New Delhi: Filmmaking institute Whistling Woods International (WWI) is introducing a “Shot on iPhone" course in its curriculum. The institute, which was founded by filmmaker Subhash Ghai, has dabbled in iPhone filmmaking before, but the course is now being made a part of the curriculum for first year students.

“As more content consumption happens on mobile, you will have an emergence of a script to screen in one room concept. If you’re a content creator who is not ready to create from script to screen in one room, you are a dinosaur for OTT (over-the-top). You will never be able to generate volumes and at the required price points," said Chaitanya Chinchlikar, Vice President, Whistling Woods International.

Chinchlikar says software makers like Adobe etc. have also been moving towards this future. “The technical pipeline of making films is becoming simpler and simpler," Chinchlikar said. “In this course, that almost all students will take, they will shoot on the iPhone, edit on a Mac and so on.

“It started off as a mobile friendly course, but we narrowed down on the iPhone because they have created a strong awareness on what can be done, and their hardware and software is built around this," Chinchlikar said, explaining the focus on iPhones. The Shot on iPhone course will be part of WWI’s courses in filmmaking, animation, gaming, virtual reality (VR) and design. The institute had also setup a VR lab in Mumbai last year, partnering with Reliance Jio.
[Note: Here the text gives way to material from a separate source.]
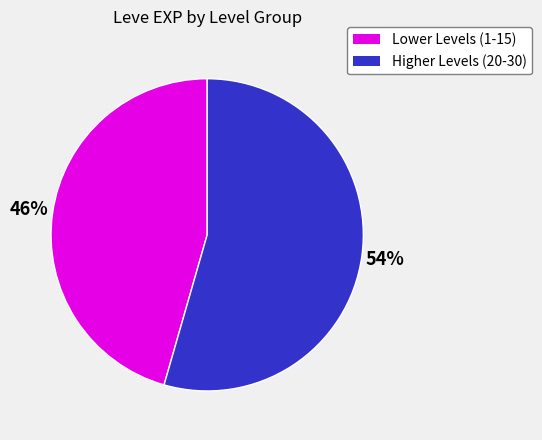

Is there a majority slice in this chart?

Yes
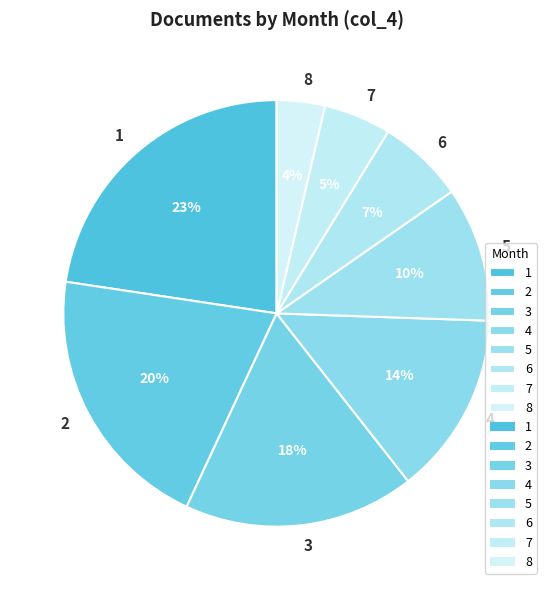

Count the number of slices in the pie.

8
Further, according to Rabya Nazki, HOD, Producing, WWI, sound was a hiccup in shooting with iPhones at first but there are apps now that can take care of that issue as well. In fact, Rabya says the fact that the iPhone has a complete ecosystem, including both hardware and software, is what makes it a better fit for content creators. She says it’s easier to get lenses for iPhones and that reputed equipment centers even consider iPhone filmmaking as an accepted format.

According to Nazki, while other smartphones do allow creators to make films as well, the quality of the output differs on Android phones, despite having both hardware and software for those as well. Nazki also said that some students showed resistance when she first started running mobile film-making courses, but now many students choose to make films on phones themselves.

To introduce the course, WWI hosted a two-day workshop with Manil and Rohit Gupta, who are known for filming on the phones. The duo have made a popular show on Netflix, called The Creative Indians, which is currently shot almost exclusively on iPhones.

Smartphone filmmaking has been picking up slowly amongst creators. One of the first films shot on a phone, called SMS Sugar Man, which was shot on a Sony Ericsson W900i dates back to 2008. Filmmaker Steven Soderbergh has also used iPhones for films recently, and there are even film festivals that are centered around mobile filmmaking, like the Mobile Motion Film Festival, that has been running in Zurich, Switzerland since 2012.